■ **What the exercise asks**
Beneath this instruction is a block of data; output from it exactly the lines that run from the one containing "Mantén actualizados tus" through the one containing "contener malware o ser intentos de phishing", inclusive.

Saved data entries
-=-=-=-=-

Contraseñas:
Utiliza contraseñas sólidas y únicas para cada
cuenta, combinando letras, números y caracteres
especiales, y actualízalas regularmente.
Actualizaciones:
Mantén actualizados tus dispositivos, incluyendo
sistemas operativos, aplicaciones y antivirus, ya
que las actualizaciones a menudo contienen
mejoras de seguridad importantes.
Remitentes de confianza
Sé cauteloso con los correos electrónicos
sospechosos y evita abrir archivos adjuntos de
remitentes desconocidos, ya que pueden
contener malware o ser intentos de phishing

-=-=-=-=-

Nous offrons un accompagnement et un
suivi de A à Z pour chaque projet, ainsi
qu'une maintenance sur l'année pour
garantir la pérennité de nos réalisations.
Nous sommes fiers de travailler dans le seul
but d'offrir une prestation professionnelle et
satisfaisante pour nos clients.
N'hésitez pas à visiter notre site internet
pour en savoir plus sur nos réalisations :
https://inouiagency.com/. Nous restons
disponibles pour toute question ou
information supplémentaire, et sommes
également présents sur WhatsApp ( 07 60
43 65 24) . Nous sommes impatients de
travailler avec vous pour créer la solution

-=-=-=-=-

■ **Solution**
Mantén actualizados tus dispositivos, incluyendo
sistemas operativos, aplicaciones y antivirus, ya
que las actualizaciones a menudo contienen
mejoras de seguridad importantes.
Remitentes de confianza
Sé cauteloso con los correos electrónicos
sospechosos y evita abrir archivos adjuntos de
remitentes desconocidos, ya que pueden
contener malware o ser intentos de phishing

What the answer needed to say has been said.